> [Task statement]
Transcribe exactly everything in the data below from the line containing "hazai koncertre, fesztiválokra... Barátságos" down to the line containing "网站所刊载信息，不代表中新经纬观点。 刊用本网站稿件，务经书面授", both lines included and nothing further.

> [Records shown]
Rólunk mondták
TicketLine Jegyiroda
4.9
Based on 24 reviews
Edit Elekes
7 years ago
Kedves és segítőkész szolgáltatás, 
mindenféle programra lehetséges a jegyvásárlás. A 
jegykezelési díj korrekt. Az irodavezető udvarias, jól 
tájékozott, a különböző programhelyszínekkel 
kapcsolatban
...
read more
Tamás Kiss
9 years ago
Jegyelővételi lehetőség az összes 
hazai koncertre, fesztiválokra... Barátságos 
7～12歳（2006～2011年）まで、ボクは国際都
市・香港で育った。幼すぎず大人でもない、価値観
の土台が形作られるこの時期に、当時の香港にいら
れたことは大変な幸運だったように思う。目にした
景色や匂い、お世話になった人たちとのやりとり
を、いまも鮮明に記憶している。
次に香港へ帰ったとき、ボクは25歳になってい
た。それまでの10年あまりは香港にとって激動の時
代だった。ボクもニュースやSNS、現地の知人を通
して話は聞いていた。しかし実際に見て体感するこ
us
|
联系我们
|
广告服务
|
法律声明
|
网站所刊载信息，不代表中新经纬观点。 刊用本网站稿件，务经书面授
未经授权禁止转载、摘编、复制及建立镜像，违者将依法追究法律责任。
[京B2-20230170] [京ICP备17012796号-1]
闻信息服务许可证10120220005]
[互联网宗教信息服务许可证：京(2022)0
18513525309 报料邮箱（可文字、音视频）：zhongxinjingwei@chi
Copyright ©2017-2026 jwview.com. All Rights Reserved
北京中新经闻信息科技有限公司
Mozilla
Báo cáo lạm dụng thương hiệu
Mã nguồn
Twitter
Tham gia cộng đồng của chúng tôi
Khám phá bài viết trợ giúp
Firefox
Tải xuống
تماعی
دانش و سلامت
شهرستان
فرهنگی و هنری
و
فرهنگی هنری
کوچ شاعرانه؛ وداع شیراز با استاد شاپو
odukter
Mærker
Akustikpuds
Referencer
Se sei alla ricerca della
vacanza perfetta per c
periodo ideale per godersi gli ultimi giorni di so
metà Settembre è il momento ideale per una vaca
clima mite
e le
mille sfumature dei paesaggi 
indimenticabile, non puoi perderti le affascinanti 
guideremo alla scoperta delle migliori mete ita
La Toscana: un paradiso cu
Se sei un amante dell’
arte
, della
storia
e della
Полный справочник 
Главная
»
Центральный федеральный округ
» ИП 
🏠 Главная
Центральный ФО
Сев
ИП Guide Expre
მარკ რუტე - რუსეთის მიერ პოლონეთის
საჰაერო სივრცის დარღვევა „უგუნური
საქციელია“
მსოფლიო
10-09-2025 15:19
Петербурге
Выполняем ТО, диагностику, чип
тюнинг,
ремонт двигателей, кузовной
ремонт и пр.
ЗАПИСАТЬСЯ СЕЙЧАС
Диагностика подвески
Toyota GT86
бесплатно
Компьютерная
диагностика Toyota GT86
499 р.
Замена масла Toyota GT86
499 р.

> [Your solution]
hazai koncertre, fesztiválokra... Barátságos 
7～12歳（2006～2011年）まで、ボクは国際都
市・香港で育った。幼すぎず大人でもない、価値観
の土台が形作られるこの時期に、当時の香港にいら
れたことは大変な幸運だったように思う。目にした
景色や匂い、お世話になった人たちとのやりとり
を、いまも鮮明に記憶している。
次に香港へ帰ったとき、ボクは25歳になってい
た。それまでの10年あまりは香港にとって激動の時
代だった。ボクもニュースやSNS、現地の知人を通
して話は聞いていた。しかし実際に見て体感するこ
us
|
联系我们
|
广告服务
|
法律声明
|
网站所刊载信息，不代表中新经纬观点。 刊用本网站稿件，务经书面授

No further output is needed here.